Before we begin, let’s review the basics of an AR application that enhances the image by one or more additional 3D objects. Several components are necessary to get going, so lets just make a list of everything:
- Display - This is an easy one. We need some kind of display through which we perceive our newly enhanced world. This can be a mobile device such as a tablet, a smartphone or a HMD such as this Oculus Rift mod with additional cameras, or for instance one of these fancy but expensive MR HMDs from Canon. Each of these devices need a frontal camera with which the scene is recorded, preferably one with a high resolution and low image artifacts such as noise. Some of these devices can even come with two cameras to directly provide a 3D stereo effect.
- Tracking algorithm - Putting objects into real space requires geometric registration, that is if the camera moves, the virtual object has to stay at its position in the real space. There’s a myriad of tracking algorithms ranging from simple marker “tracking” (in reality it’s just constant initialization of a tracker, but they are very neat for debugging purposes) to algorithms like line or feature trackers, possibly enhanced by additional gyroscopic sensor to help fight any lag or drift. For starters, ARToolKit is an old but open framework for simple marker tracking. If you want to get started, this is easy to set up. PTAM and others can later be used for much more stable solutions. Since in this blog I will mostly cover rendering techniques, I’ll rely on ARToolKit for most of the time.
- Reconstruction - This one is actually many things. To have our virtual object interact with the real world, we need a reconstruction of the real world. So for instance, if our virtual object will drop a shadow from a real light source we’ve reconstructed, we also need to know where the shadow will be visible on. Depending on the work done in this part is how dynamic the application can react to changes in the scene, such as someone switching the light on and off. I will get to this point in detail below. In any case, the minimum input for a renderer is a bunch of light sources, so we need to reconstruct the lighting configuration of the scene, and the surfaces/geometry with which to interact with.
- Renderer - The final fragment is the one which creates the pixels. This piece of software will render an object, mask out real and virtual parts of the new composition, render light interaction, shadows, interreflections etc. and glue it all together into one frame. All previous parts come together in this particular piece of code, and here we have to take care that reality and virtuality will match up.
Having these parts is the minimum input to start rendering something nice. Additional hardware can however make the entire system more dynamic. This is of course limited by how mobile your AR system should end up. Bullet number 3, the reconstruction of reality, is a rather complex issue which can be heavily supported by additional hardware.

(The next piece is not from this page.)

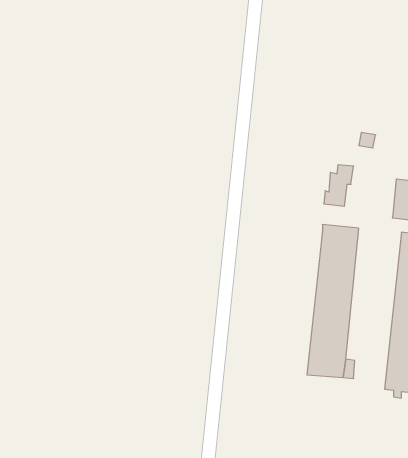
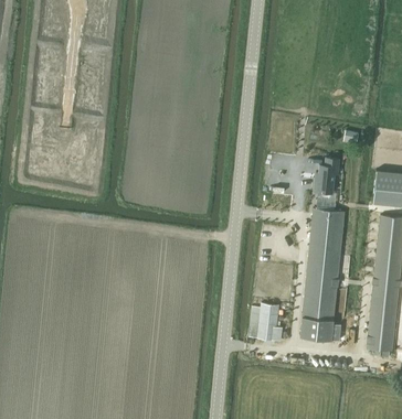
building: none -> [248,303,283,341]

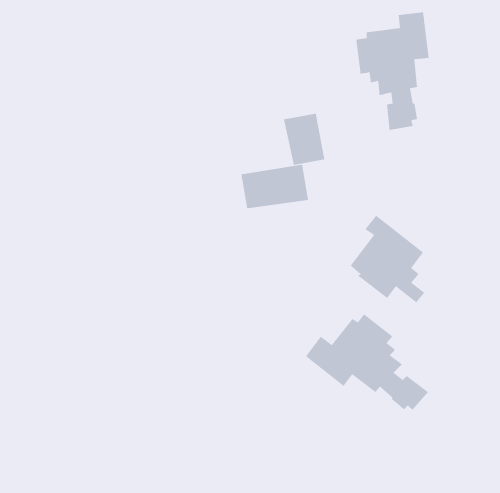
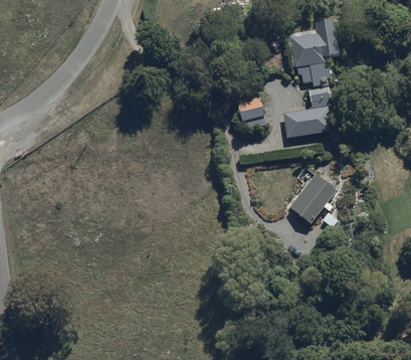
building: [241,164,309,209] -> [283,106,331,137]
building: [305,314,429,410] -> none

Let’s have a look at some of them:
- Depth sensors provide the ability to record not just the incident radiance at each point in the scene from a camera, but also it’s distance, which helps to distinguish between objects nearer to the camera than others. A virtual object then isn’t always drawn over the background image, but can end up behind a real one. There are several depth cameras available with different methods of sensing distance: time of flight for sound and ultraviolet light can be recorded to figure out the distance of an object to the camera. The Microsoft Kinect uses a fixed pattern which is also measured for deformations.
- Furthermore, depth sensors can also be used to reconstruct scene geometry. One of the more famous examples of this is Microsoft’s KinectFusion, which is available in the KinectSDK. Of course one has to be aware that a depth sensor can only be used - in a single frame - to reconstruct the front-side of things.
- Light probes are sensors which capture real world illumination of the scene. The “low-end version” of this used to be a simple shiny ball (still used quite often for movie production), which gives you some sort of environment map of the real world. Another idea is to place an additional camera somewhere with a nice wide angle lens to capture a hemispherical image. A couple of those cameras which can record full HDR HD videos at 30 FPS can be acquired from Point Grey, such as the Ladybug series. These can greatly help to figure out dynamically where light comes from!
- Other sensors directly integrated into switches (for instance light switches) can also be used. Usually one will find many of those in ambient assisted living areas, but these are still rather exotic. I won’t go into details here.
The take-away message is this: a great relighting solution can get even better if we add a little bang to it with some neat active sensors. The renderer can survive with fewer assumptions about reality, which is always a good thing! Overdoing this however can impact the mobility and flexibility of the overall system.